Pihaknya menghitung, kata Burhan, secara total sekitar 38,4% tidak bersedia diberi vaksin jika harus membayar/membeli, dan hanya sekitar 13% yang bersedia diberi vaksin meski harus membayar/membeli.

Survei juga menemukan bahwa yang percaya efektivitas vaksin dalam mencegah tertular virus corona sekitar 53,5% responden, yang tidak percaya sekitar 30,3%, dan selebihnya tidak bisa menilai (16,3%).

“Tingkat kepercayaan publik terhadap berbagai varian vaksin corona tampak rendah, secara umum lebih banyak yang kurang percaya,” kata Burhanuddin.

Indikator juga melakukan analisa bivariate. Temuannya, secara umum mayoritas warga bersedia untuk diberi vaksin Covid-19 di hampir semua basis demografi, kecuali kelompok usia 22-25 tahun dan kelompok pendidikan SLTP.

Kesediaan menerima vaksin Covid-19 lebih rendah pada kelompok yang semakin jarang merasa takut tertular virus, tidak percaya terhadap efektivitas vaksin.

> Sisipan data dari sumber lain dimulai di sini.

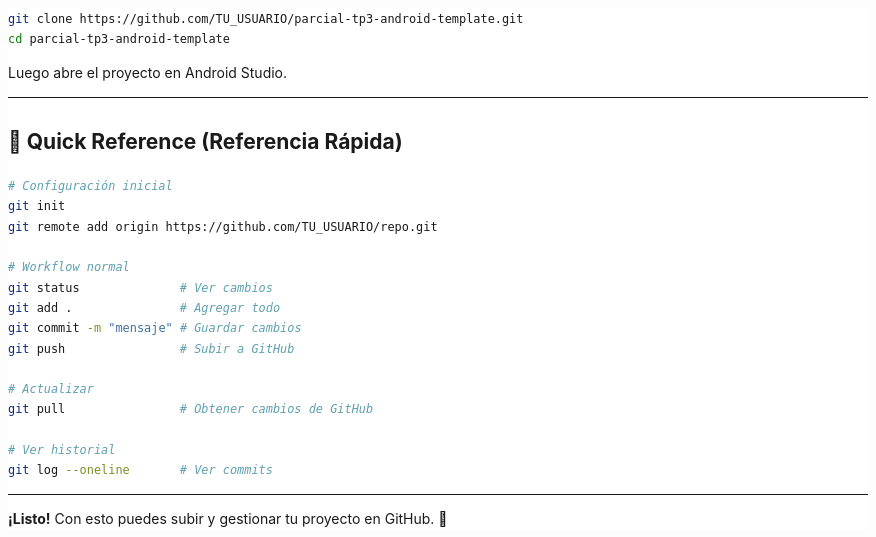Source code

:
```bash
git clone https://github.com/TU_USUARIO/parcial-tp3-android-template.git
cd parcial-tp3-android-template
```

Luego abre el proyecto en Android Studio.

---

## 🎯 Quick Reference (Referencia Rápida)

```bash
# Configuración inicial
git init
git remote add origin https://github.com/TU_USUARIO/repo.git

# Workflow normal
git status              # Ver cambios
git add .               # Agregar todo
git commit -m "mensaje" # Guardar cambios
git push                # Subir a GitHub

# Actualizar
git pull                # Obtener cambios de GitHub

# Ver historial
git log --oneline       # Ver commits
```

---

**¡Listo!** Con esto puedes subir y gestionar tu proyecto en GitHub. 🚀

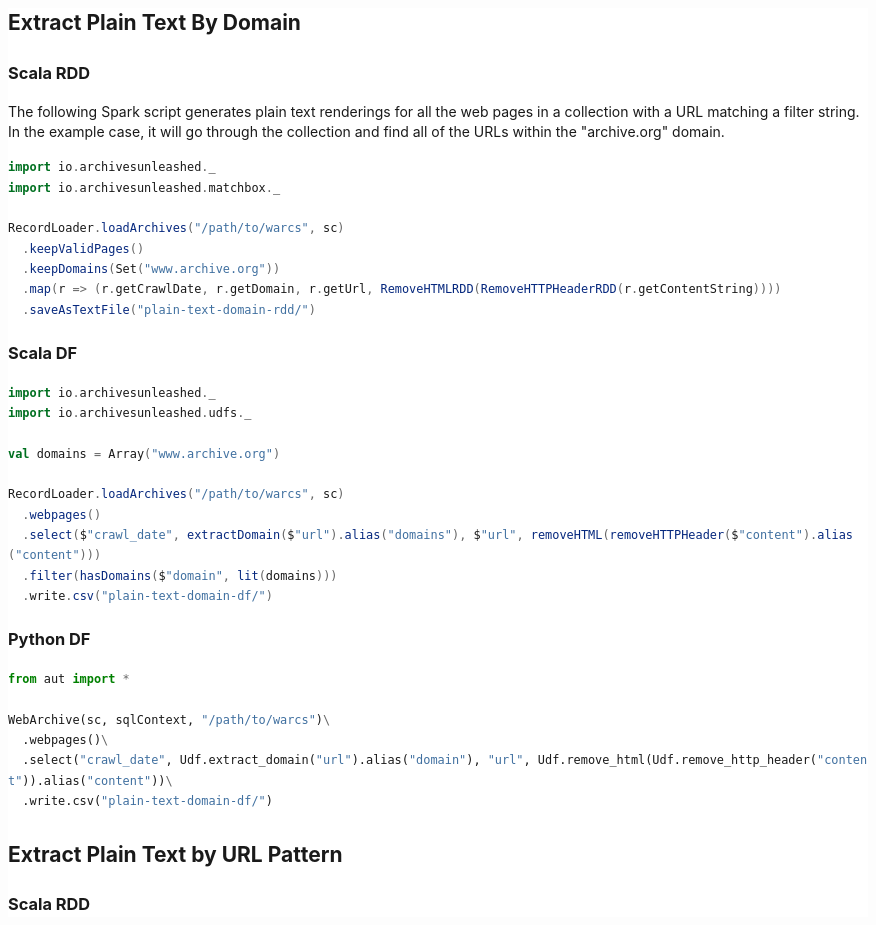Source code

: ## Extract Plain Text By Domain

### Scala RDD

The following Spark script generates plain text renderings for all the web
pages in a collection with a URL matching a filter string. In the example case,
it will go through the collection and find all of the URLs within the
"archive.org" domain.

```scala
import io.archivesunleashed._
import io.archivesunleashed.matchbox._

RecordLoader.loadArchives("/path/to/warcs", sc)
  .keepValidPages()
  .keepDomains(Set("www.archive.org"))
  .map(r => (r.getCrawlDate, r.getDomain, r.getUrl, RemoveHTMLRDD(RemoveHTTPHeaderRDD(r.getContentString))))
  .saveAsTextFile("plain-text-domain-rdd/")
```

### Scala DF

```scala
import io.archivesunleashed._
import io.archivesunleashed.udfs._

val domains = Array("www.archive.org")

RecordLoader.loadArchives("/path/to/warcs", sc)
  .webpages()
  .select($"crawl_date", extractDomain($"url").alias("domains"), $"url", removeHTML(removeHTTPHeader($"content").alias("content")))
  .filter(hasDomains($"domain", lit(domains)))
  .write.csv("plain-text-domain-df/")
```

### Python DF

```python
from aut import *

WebArchive(sc, sqlContext, "/path/to/warcs")\
  .webpages()\
  .select("crawl_date", Udf.extract_domain("url").alias("domain"), "url", Udf.remove_html(Udf.remove_http_header("content")).alias("content"))\
  .write.csv("plain-text-domain-df/")
```

## Extract Plain Text by URL Pattern

### Scala RDD
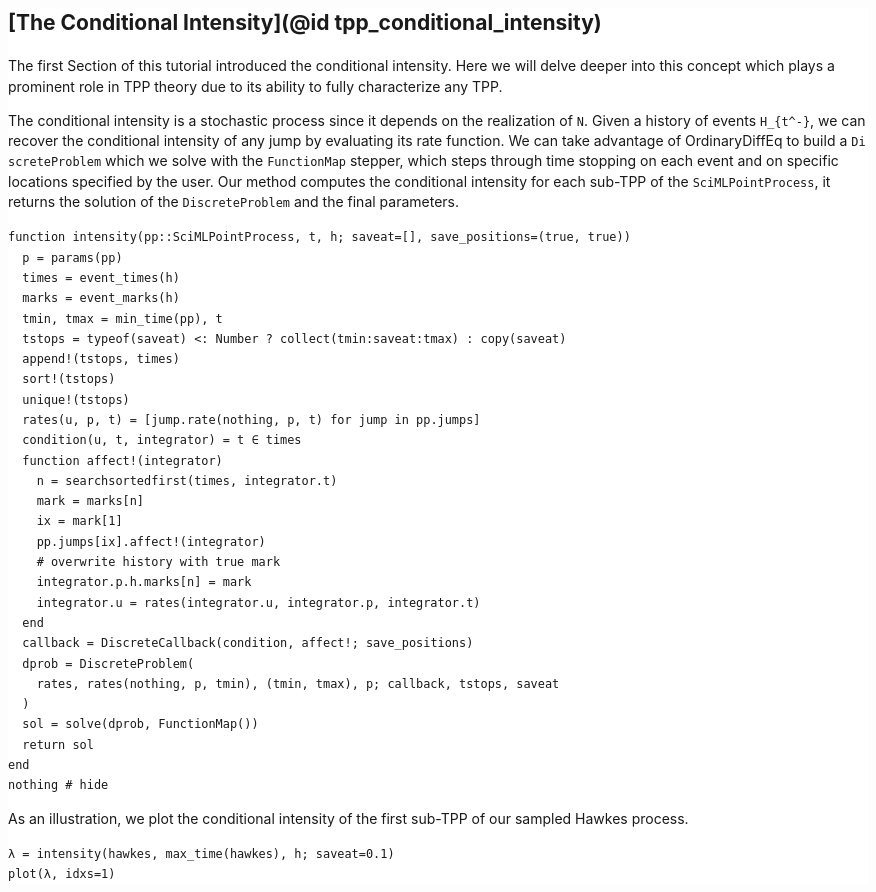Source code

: ## [The Conditional Intensity](@id tpp_conditional_intensity)

The first Section of this tutorial introduced the conditional intensity. Here we
will delve deeper into this concept which plays a prominent role in TPP theory
due to its ability to fully characterize any TPP.

The conditional intensity is a stochastic process since it depends on the
realization of ``N``. Given a history of events ``H_{t^-}``, we can recover the
conditional intensity of any jump by evaluating its rate function. We can take
advantage of OrdinaryDiffEq to build a `DiscreteProblem` which we solve with the
`FunctionMap` stepper, which steps through time stopping on each event and on
specific locations specified by the user. Our method computes the conditional
intensity for each sub-TPP of the `SciMLPointProcess`, it returns the solution
of the `DiscreteProblem` and the final parameters.
```@example tpp
function intensity(pp::SciMLPointProcess, t, h; saveat=[], save_positions=(true, true))
  p = params(pp)
  times = event_times(h)
  marks = event_marks(h)
  tmin, tmax = min_time(pp), t
  tstops = typeof(saveat) <: Number ? collect(tmin:saveat:tmax) : copy(saveat)
  append!(tstops, times)
  sort!(tstops)
  unique!(tstops)
  rates(u, p, t) = [jump.rate(nothing, p, t) for jump in pp.jumps]
  condition(u, t, integrator) = t ∈ times
  function affect!(integrator)
    n = searchsortedfirst(times, integrator.t)
    mark = marks[n]
    ix = mark[1]
    pp.jumps[ix].affect!(integrator)
    # overwrite history with true mark
    integrator.p.h.marks[n] = mark
    integrator.u = rates(integrator.u, integrator.p, integrator.t)
  end
  callback = DiscreteCallback(condition, affect!; save_positions)
  dprob = DiscreteProblem(
    rates, rates(nothing, p, tmin), (tmin, tmax), p; callback, tstops, saveat
  )
  sol = solve(dprob, FunctionMap())
  return sol
end
nothing # hide
```

As an illustration, we plot the conditional intensity of the first sub-TPP of
our sampled Hawkes process.
```@example tpp
λ = intensity(hawkes, max_time(hawkes), h; saveat=0.1)
plot(λ, idxs=1)
```


[^1]: D. J. Daley and D. Vere-Jones, An Introduction to the Theory of Point
[^2]: T., Björk, Point Processes and Jump Diffusions: An Introduction with
[^3]: F. B. Hanson, Applied Stochastic Processes and Control for
[^4]: P. J. Laub, Y. Lee and T. Taimre, The Elements of Hawkes Processes,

Survei dilaksanakan menggunakan kontak telepon kepada 1200 orang responden yang dipilih secara acak dari kumpulan sampel acak survei tatap muka langsung dari seluruh provinsi di Indonesia. Dengan asumsi metode simple random sampling, penelitian ini memiliki toleransi tingkat kesalahan (margin of error) plus minus 2,9% pada tingkat kepercayaan 95%.